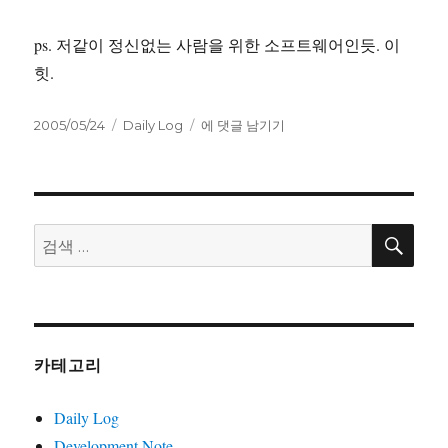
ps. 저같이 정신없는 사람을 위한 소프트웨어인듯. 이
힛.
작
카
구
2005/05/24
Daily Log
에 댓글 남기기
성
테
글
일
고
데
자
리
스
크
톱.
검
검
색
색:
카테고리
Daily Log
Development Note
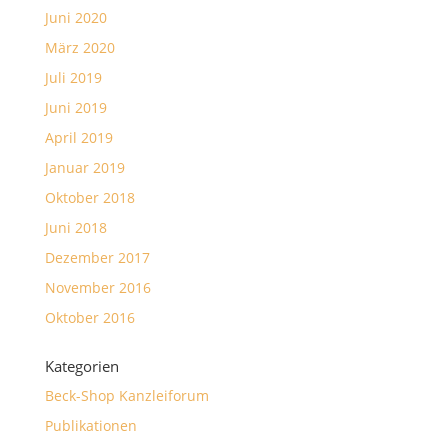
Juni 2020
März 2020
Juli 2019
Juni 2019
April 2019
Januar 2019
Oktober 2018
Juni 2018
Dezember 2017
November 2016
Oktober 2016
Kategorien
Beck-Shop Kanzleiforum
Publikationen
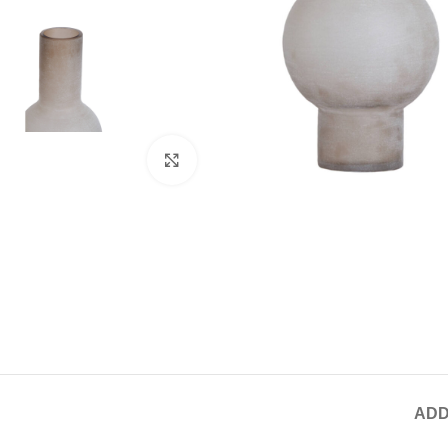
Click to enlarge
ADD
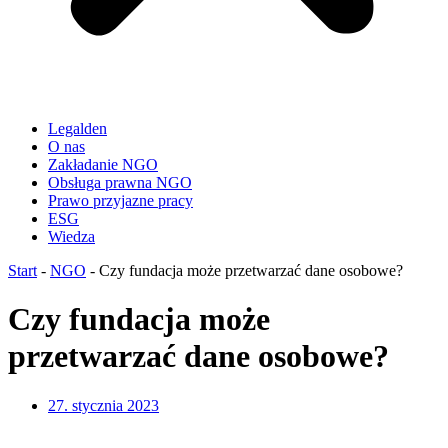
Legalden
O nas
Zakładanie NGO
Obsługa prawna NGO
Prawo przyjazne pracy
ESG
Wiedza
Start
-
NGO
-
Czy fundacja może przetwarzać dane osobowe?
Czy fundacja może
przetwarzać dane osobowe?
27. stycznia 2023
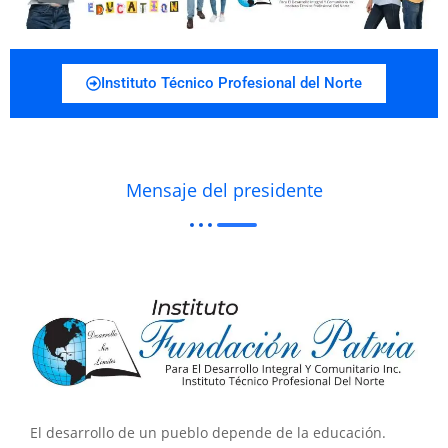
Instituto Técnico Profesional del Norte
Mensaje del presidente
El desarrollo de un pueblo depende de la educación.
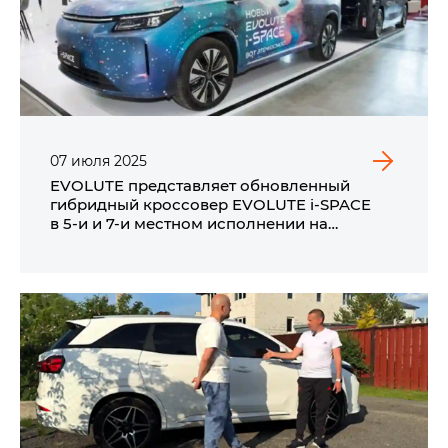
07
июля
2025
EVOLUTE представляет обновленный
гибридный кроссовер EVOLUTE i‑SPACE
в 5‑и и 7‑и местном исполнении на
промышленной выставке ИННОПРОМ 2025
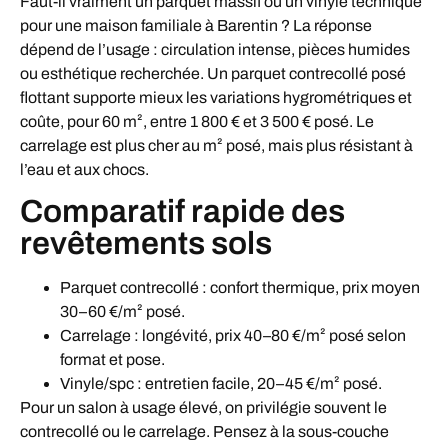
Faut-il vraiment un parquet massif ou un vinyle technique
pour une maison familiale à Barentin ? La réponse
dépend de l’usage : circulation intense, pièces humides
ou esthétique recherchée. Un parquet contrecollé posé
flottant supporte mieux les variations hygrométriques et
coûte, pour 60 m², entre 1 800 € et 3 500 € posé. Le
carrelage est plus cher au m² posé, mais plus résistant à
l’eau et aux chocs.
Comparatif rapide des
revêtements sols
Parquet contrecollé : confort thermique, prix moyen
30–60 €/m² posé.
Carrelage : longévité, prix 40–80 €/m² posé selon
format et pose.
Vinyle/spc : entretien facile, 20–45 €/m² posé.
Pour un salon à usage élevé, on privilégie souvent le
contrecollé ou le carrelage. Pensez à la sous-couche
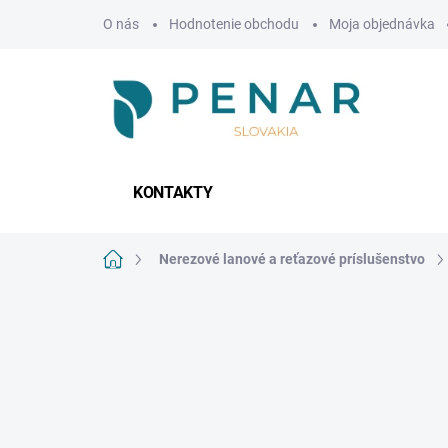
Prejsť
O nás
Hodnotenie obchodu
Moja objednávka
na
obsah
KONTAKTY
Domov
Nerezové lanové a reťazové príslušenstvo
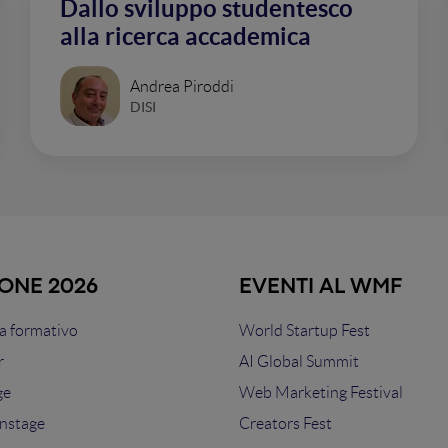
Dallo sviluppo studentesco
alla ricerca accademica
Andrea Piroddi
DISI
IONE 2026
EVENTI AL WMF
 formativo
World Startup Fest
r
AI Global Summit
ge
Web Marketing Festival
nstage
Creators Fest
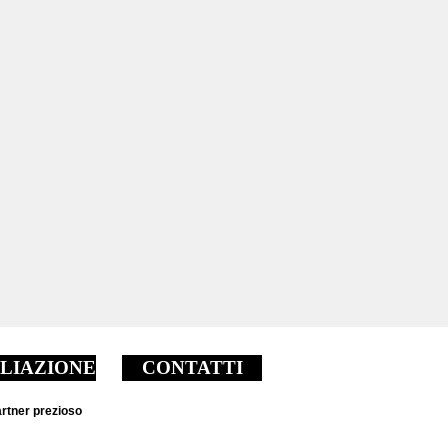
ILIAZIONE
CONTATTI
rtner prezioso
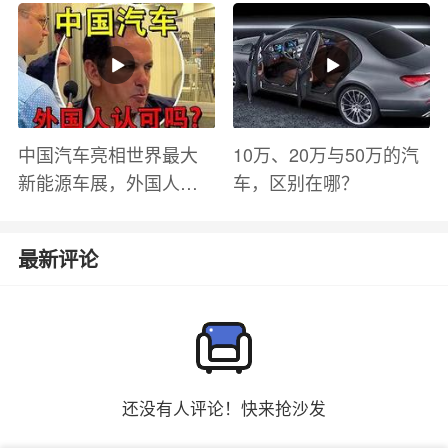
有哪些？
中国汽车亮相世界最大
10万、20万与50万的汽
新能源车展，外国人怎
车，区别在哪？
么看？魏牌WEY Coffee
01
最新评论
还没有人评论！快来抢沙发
===
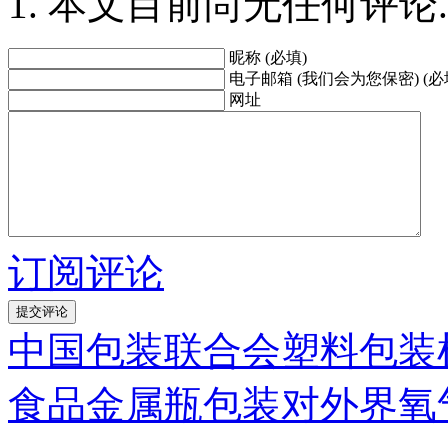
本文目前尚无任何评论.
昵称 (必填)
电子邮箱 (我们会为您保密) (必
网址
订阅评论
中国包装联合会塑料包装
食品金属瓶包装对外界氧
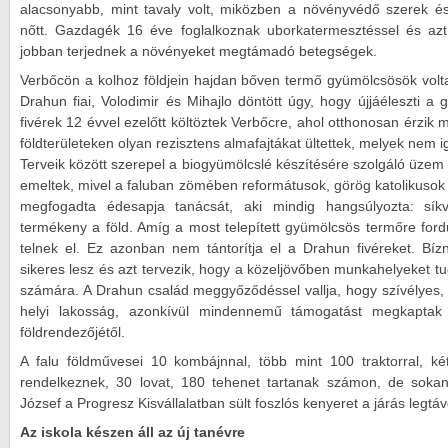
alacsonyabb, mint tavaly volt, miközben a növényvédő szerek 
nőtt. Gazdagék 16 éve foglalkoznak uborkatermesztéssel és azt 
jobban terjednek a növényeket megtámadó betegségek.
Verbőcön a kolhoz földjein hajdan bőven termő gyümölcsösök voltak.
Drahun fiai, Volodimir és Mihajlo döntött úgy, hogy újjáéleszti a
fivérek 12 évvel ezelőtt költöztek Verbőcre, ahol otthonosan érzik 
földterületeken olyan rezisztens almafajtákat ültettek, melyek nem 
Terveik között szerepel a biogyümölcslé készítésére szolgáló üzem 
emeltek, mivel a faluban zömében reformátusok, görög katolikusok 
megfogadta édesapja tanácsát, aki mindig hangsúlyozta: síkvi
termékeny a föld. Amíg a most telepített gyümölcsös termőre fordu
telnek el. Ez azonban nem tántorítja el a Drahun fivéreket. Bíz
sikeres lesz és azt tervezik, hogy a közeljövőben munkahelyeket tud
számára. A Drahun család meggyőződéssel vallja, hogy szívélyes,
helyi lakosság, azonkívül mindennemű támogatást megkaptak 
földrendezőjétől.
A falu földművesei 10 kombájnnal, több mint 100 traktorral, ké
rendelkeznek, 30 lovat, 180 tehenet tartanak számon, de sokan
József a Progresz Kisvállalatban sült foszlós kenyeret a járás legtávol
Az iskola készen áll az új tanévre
===
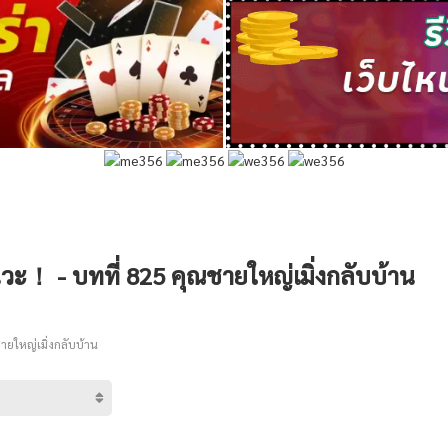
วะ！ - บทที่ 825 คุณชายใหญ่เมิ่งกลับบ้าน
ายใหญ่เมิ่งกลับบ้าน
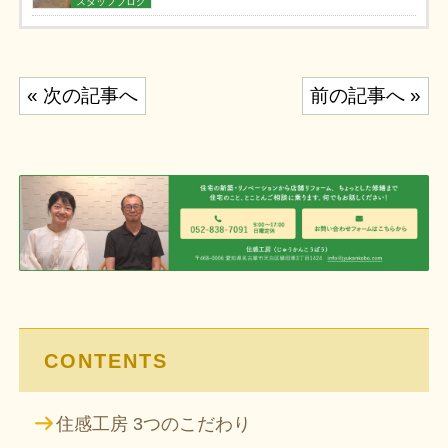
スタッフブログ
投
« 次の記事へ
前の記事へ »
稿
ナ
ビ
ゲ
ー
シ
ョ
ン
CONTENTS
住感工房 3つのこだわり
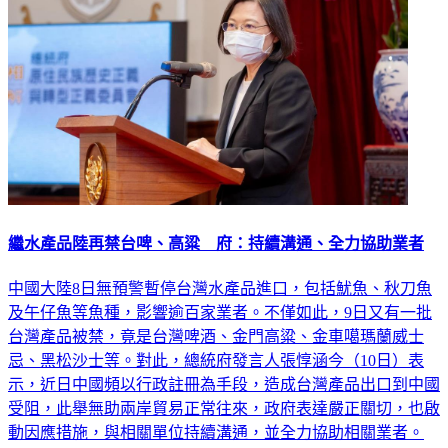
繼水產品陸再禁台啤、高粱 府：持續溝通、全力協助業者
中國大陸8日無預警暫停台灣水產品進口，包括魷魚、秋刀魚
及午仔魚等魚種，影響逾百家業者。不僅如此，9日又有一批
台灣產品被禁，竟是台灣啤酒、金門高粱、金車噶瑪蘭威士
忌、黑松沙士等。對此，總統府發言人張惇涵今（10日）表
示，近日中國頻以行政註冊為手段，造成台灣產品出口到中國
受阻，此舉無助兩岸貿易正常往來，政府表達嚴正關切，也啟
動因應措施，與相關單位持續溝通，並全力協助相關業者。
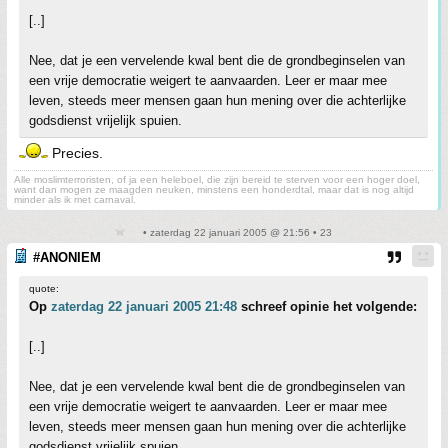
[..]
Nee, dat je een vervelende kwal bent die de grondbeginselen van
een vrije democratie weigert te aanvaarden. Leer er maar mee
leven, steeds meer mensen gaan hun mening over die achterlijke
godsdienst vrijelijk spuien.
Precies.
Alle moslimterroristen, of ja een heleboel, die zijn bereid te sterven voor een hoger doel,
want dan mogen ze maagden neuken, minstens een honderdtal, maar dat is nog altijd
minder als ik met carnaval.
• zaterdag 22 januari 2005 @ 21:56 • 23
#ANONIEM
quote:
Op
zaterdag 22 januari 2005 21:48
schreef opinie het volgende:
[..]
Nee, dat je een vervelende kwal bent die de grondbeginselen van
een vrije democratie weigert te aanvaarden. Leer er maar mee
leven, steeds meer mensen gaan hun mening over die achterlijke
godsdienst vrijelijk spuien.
===
▶ WHAT IS BEING ASKED:
What you write out is the stretch of entries from the line containing "ps. 저같이 정신없는 사람을 위한 소프트웨어인듯. 이" to the line containing "还没有人评论！快来抢沙发", word for word, with both end lines and no pictures.

▶ SOLUTION:
ps. 저같이 정신없는 사람을 위한 소프트웨어인듯. 이
힛.
작
카
구
2005/05/24
Daily Log
에 댓글 남기기
성
테
글
일
고
데
자
리
스
크
톱.
검
검
색
색:
카테고리
Daily Log
Development Note
Juni 2020
März 2020
Juli 2019
Juni 2019
April 2019
Januar 2019
Oktober 2018
Juni 2018
Dezember 2017
November 2016
Oktober 2016
Kategorien
Beck-Shop Kanzleiforum
Publikationen
Click to enlarge
ADD
Legalden
O nas
Zakładanie NGO
Obsługa prawna NGO
Prawo przyjazne pracy
ESG
Wiedza
Start
-
NGO
-
Czy fundacja może przetwarzać dane osobowe?
Czy fundacja może
przetwarzać dane osobowe?
27. stycznia 2023
Instituto Técnico Profesional del Norte
Mensaje del presidente
El desarrollo de un pueblo depende de la educación.
07
июля
2025
EVOLUTE представляет обновленный
гибридный кроссовер EVOLUTE i‑SPACE
в 5‑и и 7‑и местном исполнении на
промышленной выставке ИННОПРОМ 2025
Faut-il vraiment un parquet massif ou un vinyle technique
pour une maison familiale à Barentin ? La réponse
dépend de l’usage : circulation intense, pièces humides
ou esthétique recherchée. Un parquet contrecollé posé
flottant supporte mieux les variations hygrométriques et
coûte, pour 60 m², entre 1 800 € et 3 500 € posé. Le
carrelage est plus cher au m² posé, mais plus résistant à
l’eau et aux chocs.
Comparatif rapide des
revêtements sols
Parquet contrecollé : confort thermique, prix moyen
30–60 €/m² posé.
Carrelage : longévité, prix 40–80 €/m² posé selon
format et pose.
Vinyle/spc : entretien facile, 20–45 €/m² posé.
Pour un salon à usage élevé, on privilégie souvent le
contrecollé ou le carrelage. Pensez à la sous-couche
Prejsť
O nás
Hodnotenie obchodu
Moja objednávka
na
obsah
KONTAKTY
Domov
Nerezové lanové a reťazové príslušenstvo
Dallo sviluppo studentesco
alla ricerca accademica
Andrea Piroddi
DISI
IONE 2026
EVENTI AL WMF
 formativo
World Startup Fest
r
AI Global Summit
ge
Web Marketing Festival
nstage
Creators Fest
ILIAZIONE
CONTATTI
rtner prezioso
有哪些？
中国汽车亮相世界最大
10万、20万与50万的汽
新能源车展，外国人怎
车，区别在哪？
么看？魏牌WEY Coffee
01
最新评论
还没有人评论！快来抢沙发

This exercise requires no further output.